Written task – Exact copy, pictures excluded: output the lines from the opening of the entries through the line bearing "By using this site you must agree to act in a".

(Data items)
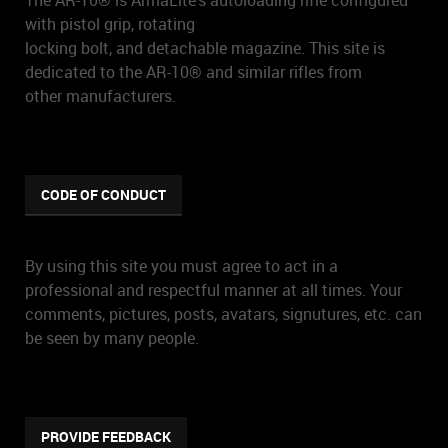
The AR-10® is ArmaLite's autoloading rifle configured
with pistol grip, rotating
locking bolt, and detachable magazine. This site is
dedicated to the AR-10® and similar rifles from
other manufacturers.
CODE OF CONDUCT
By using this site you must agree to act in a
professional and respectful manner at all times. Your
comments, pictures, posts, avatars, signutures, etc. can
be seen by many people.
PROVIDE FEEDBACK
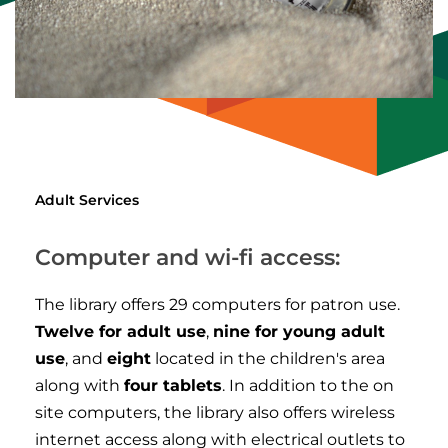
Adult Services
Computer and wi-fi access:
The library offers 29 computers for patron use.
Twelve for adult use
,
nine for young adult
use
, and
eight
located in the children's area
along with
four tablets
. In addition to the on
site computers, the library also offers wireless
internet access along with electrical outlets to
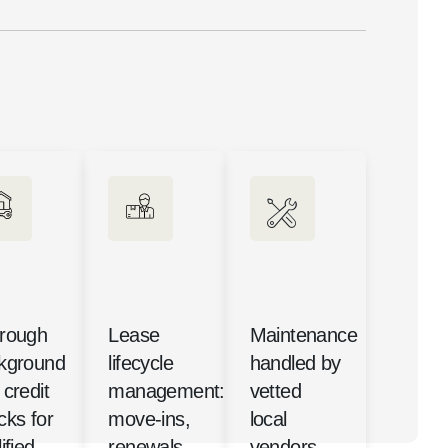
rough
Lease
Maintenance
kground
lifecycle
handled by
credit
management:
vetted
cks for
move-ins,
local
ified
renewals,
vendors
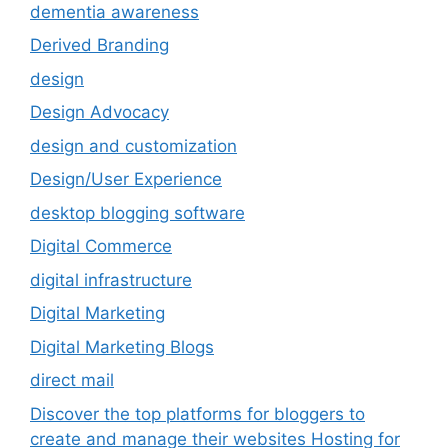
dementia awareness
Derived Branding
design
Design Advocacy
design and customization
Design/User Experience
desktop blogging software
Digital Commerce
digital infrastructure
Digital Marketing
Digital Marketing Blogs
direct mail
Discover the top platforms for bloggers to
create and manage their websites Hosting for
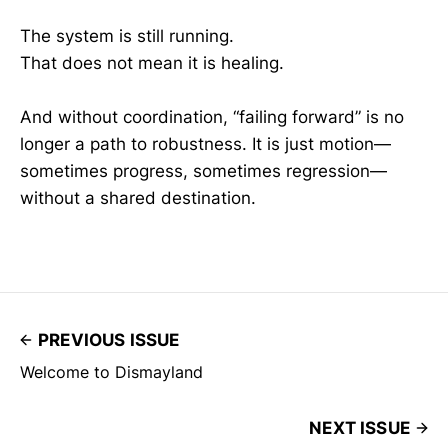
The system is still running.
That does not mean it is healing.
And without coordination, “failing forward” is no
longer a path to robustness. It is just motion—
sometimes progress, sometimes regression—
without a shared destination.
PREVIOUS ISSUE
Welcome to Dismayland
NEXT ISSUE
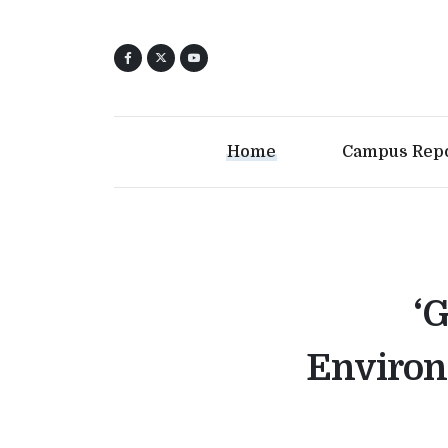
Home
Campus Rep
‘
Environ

Reply –
The AR-10® is ArmaLite's autoloading rifle configured
with pistol grip, rotating
locking bolt, and detachable magazine. This site is
dedicated to the AR-10® and similar rifles from
other manufacturers.
CODE OF CONDUCT
By using this site you must agree to act in a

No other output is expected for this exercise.